A short one and then I must go.
This one is for the ladies out there who I occasionally like to dispense courting/dating advice to. However, unlike advice you find in Cosmo or Oprah, my advice actually works.
When it comes to your man making a decision (of things that are NOT vital in nature or vital to your relationship) you have five options in how you're going to respond or react to his decision;
Of these five options, only two are acceptable, support and indifference.
Support is preferable in that your man has already made up his mind and is going to take action regardless of whether you agree with him or not. And I want you to understand that statement
- he has already made up his mind and is going to take action regardless
This is what real men do. And if you want a real man, and not some compliant beta type who always asks, "well what do you want dear????," then you have to understand that you are not going to always agree with him 100%, and therefore whether you agree with him or not, he's going to do it. Therefore, you may as well support him.
The man (or at least real men) will be thankful for your support and love you that much more knowing you condone his actions and will therefore brag to his friends, "My god, I have the most supportive wife/girlfriend. She BOUGHT ME ammo for our hunting trip!"
Indifference is also acceptable. This is where your man says, "I'm going to play poker with the guys and smoke cigars." And you, completely indifferent, if not thankful you'll get him out of the house for a couple hours dismiss him nonchalantly saying, "Yeah, yeah, go, have fun."

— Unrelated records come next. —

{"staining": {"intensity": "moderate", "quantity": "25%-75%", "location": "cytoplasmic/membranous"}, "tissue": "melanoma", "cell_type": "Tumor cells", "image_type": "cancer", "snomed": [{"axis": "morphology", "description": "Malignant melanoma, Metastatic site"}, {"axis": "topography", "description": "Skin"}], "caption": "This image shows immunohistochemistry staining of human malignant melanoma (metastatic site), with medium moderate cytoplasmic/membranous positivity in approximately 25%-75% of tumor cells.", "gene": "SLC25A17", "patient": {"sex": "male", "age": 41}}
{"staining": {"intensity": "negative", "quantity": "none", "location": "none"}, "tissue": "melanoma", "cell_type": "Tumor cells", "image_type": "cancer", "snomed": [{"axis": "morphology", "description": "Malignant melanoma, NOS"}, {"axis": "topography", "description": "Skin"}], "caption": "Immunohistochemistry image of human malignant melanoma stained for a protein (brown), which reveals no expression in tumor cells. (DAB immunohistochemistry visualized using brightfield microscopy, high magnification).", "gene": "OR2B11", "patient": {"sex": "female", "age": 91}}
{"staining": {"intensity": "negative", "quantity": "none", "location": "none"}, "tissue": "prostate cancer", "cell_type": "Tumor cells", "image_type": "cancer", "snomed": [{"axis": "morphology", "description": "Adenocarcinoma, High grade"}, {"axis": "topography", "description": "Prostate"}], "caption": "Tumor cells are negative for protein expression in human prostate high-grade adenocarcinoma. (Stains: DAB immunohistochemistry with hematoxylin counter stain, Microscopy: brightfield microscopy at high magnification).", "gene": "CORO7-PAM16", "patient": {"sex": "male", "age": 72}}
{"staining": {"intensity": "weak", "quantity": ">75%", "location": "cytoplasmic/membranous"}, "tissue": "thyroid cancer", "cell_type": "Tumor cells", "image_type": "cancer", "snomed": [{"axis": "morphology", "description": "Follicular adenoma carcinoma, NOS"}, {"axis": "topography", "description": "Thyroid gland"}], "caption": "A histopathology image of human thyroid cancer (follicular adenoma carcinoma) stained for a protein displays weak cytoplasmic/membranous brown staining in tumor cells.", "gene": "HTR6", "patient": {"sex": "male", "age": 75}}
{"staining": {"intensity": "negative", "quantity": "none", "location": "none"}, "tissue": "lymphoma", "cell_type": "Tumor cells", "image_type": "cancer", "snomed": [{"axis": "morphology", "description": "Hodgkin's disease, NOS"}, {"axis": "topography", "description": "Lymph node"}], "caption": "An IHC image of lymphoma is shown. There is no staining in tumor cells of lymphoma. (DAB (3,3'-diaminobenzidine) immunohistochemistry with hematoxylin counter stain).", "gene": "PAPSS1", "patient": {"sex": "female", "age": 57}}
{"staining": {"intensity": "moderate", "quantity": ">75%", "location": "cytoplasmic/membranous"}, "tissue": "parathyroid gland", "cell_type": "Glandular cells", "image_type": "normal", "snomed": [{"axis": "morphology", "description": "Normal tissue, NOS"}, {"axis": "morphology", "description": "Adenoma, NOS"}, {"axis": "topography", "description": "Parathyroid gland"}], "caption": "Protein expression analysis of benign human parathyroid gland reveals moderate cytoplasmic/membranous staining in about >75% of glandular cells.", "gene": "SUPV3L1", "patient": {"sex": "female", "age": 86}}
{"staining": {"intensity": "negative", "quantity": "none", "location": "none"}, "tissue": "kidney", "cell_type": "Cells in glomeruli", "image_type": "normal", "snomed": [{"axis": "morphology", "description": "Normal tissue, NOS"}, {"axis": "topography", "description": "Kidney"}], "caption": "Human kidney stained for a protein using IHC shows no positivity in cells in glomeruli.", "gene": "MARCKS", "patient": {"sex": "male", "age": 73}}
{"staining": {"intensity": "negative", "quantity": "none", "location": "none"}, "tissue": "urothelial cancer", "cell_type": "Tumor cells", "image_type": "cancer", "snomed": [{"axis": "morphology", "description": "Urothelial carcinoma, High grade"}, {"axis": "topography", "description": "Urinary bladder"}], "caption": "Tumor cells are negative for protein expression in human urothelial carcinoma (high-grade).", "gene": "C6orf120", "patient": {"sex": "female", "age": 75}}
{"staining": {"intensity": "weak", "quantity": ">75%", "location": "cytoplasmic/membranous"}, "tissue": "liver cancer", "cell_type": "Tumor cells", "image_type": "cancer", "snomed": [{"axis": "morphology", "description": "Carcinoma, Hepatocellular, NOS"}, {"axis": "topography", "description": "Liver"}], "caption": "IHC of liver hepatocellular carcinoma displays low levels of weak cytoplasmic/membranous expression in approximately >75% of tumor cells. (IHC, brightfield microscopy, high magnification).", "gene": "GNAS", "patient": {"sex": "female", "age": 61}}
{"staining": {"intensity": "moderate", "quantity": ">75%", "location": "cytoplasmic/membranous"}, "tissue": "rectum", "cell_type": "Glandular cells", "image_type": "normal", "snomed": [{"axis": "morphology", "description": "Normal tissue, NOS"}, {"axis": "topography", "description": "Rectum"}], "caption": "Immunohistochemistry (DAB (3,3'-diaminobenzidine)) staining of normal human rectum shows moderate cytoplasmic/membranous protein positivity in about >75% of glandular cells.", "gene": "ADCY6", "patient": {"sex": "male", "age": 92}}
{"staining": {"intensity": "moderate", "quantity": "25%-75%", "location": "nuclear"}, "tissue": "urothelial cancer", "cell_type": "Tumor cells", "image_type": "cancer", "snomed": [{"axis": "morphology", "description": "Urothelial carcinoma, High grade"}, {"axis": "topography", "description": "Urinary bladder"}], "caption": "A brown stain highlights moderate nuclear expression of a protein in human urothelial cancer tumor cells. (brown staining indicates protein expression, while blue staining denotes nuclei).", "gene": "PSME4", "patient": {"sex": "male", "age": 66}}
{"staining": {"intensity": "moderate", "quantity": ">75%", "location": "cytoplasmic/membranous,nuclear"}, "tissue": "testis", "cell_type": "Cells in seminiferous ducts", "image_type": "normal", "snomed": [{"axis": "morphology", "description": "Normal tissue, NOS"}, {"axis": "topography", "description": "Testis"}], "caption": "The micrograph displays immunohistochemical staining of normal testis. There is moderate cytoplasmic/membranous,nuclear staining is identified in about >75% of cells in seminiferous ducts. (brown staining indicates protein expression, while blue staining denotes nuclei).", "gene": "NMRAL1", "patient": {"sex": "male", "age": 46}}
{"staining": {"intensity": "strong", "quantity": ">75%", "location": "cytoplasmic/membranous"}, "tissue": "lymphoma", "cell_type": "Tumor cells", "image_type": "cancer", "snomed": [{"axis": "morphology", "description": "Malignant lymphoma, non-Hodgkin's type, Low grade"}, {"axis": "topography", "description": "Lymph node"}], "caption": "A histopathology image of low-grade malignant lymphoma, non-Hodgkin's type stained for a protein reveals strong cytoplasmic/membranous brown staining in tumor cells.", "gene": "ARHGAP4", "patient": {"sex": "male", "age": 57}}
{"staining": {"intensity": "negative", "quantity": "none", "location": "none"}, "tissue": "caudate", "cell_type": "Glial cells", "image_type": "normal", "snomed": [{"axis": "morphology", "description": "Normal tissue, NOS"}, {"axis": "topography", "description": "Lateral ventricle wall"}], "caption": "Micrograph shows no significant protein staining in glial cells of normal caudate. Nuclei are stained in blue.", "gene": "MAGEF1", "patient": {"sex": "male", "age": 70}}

Then we get into the unacceptable responses.
Nagging - NOT ACCEPTABLE. Again, going back to the premise he is going to carry out his mission regardless, all nagging achieves is raising his blood pressure. It's not even that you are contesting or questioning his decision, as much as you are interrogating him about all the nuances and details that are irrelevant. Not to mention, the more you nag him about it, the more he is delayed from finishing his mission. This only agitates men and does not help you on account he will now entertain thoughts of greener, non-nagging pastures.
Complaining - Again, complaining is acceptable when you are talking about decisions of importance. For example do you want children? Where should you live? But for decisions of not-importance complaining not only has the annoying benefits of nagging, but you now have guilt added to it. The man now has to worry and wonder (while he's carrying out his mission because he was going to carrying it out regardless) as to whether "going fishing with the guys" is angering you and now damaging the relationship. And while he's working the extra hours at work to make ends meet, he now gets the unnecessary and unneeded stress of having to worry about his home/social life. Congratulations! You've now made him plan his next vacation to Greener Pastures!
Tantrum - Your beloved Captain hasn't ran into this one in about 4 or 5 years on account it really is more of a 20 something phenomenon, but he has ran into the occasional 30 something woman that still resorts to this unacceptable response. Tantrum is where you morph into a child and go psychotic. This happens. You Captain remembers starkly having an ex girlfriend throw a tantrum on I-35 in downtown Minneapolis so violent, he had to threaten her that he'd dump her out on the side of the rush hour interstate. Another ex threw one while in the Lowry tunnel on I-94 (what is it with women throwing tantrums on the interstate???). Why were they throwing tantrums? The first one because I had to cancel a date that night so I could work to put food on the table. The second one because I failed to purchase her a soda when we filled up for gas.
Obviously tantrum is not only not acceptable, but understand ladies, it is so vile that you have not upshot at all. The man now will be re-enforced to carry out his mission simply to annoy you. Also, in displaying this drama queen behavior, any real man will dump your psychotic ass and have purchased a condo in Greener Pastures.
Thankfully I've aged to the point this is no longer a semi-annual event, but I mention it for the benefit of the younger 20 somethings out there who through poor parental upbringing, reading too many Cosmo magazines or watching too many movies have been led to believe this is somehow acceptable behavior.
Now go and enjoy a much improved courting life!